Étant donné qu'aujourd'hui, la plupart des conflits armés sont non internationaux, le règlement de ces conflits est devenu un enjeu capital. L'article 3 est une disposition clé des Conventions qui a trait à ces conflits, et le nouveau Commentaire présente une vaste interprétation de tous les aspects de cette « mini-Convention » : le champ d'application, l'exigence d'un traitement humain, la prise en charge des blessés et des malades, les activités humanitaires, les aspects criminels et la conformité. Mais ce Commentaire traite aussi de sujets urgents, comme la violence sexuelle et le non-refoulement, c'est-à-dire de l'interdiction de renvoyer des personnes vers des pays où leur vie risque d'être menacée.

Quels sont les autres développements pris en compte par les commentaires ?

L'approche de la question de la protection des femmes est un bon exemple. La référence aux femmes dans le Commentaire initial qui fait état d'égards que l'on « accorde à des êtres plus faibles et dont l'honneur et la pudeur doivent être respectés » ne serait plus considérée aujourd'hui comme appropriée. Il est clair qu'à leur origine, les commentaires résultaient du contexte social et historique de l'époque. Mais de nos jours, la compréhension des besoins spécifiques des femmes, des hommes, des filles, et des capacités liées aux différentes manières dont les conflits armés peuvent les affecter, s'est améliorée. Le nouveau Commentaire reflète l'évolution sociale et du droit international sur l'égalité des sexes.

Est-ce que les nouveaux commentaires prennent en compte d'autres domaines du droit international ?
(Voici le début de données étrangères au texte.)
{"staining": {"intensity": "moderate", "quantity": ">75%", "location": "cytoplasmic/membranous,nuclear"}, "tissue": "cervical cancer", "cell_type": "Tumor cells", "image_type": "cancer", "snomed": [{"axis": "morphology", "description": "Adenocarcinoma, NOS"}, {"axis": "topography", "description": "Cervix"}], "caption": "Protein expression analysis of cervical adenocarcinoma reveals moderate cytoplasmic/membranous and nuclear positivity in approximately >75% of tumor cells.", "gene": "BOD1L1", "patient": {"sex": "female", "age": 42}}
Lorsque les Conventions de Genève ont été adoptées, de nombreux domaines du droit international voyaient tout juste le jour, comme le droit des droits de l'homme, le droit pénal international et le droit des réfugiés, mais ces domaines se sont considérablement développés. Ces domaines du droit complètent le droit humanitaire car ils visent tous à apporter une protection aux personnes qui en ont besoin. Le droit humanitaire n'est pas une branche autonome, il est relié à d'autres domaines du droit international. Par conséquent, les interprétations actuelles qu'offrent les nouveaux commentaires prennent en compte les développements d'autres domaines chaque fois qu'ils sont pertinents pour l'interprétation d'une règle contenue dans la Convention. Des développements d'autres domaines qui sont plus techniques, tels que le droit des traités ou le droit relatif à la responsabilité des États, sont également pris en compte dans les nouveaux commentaires.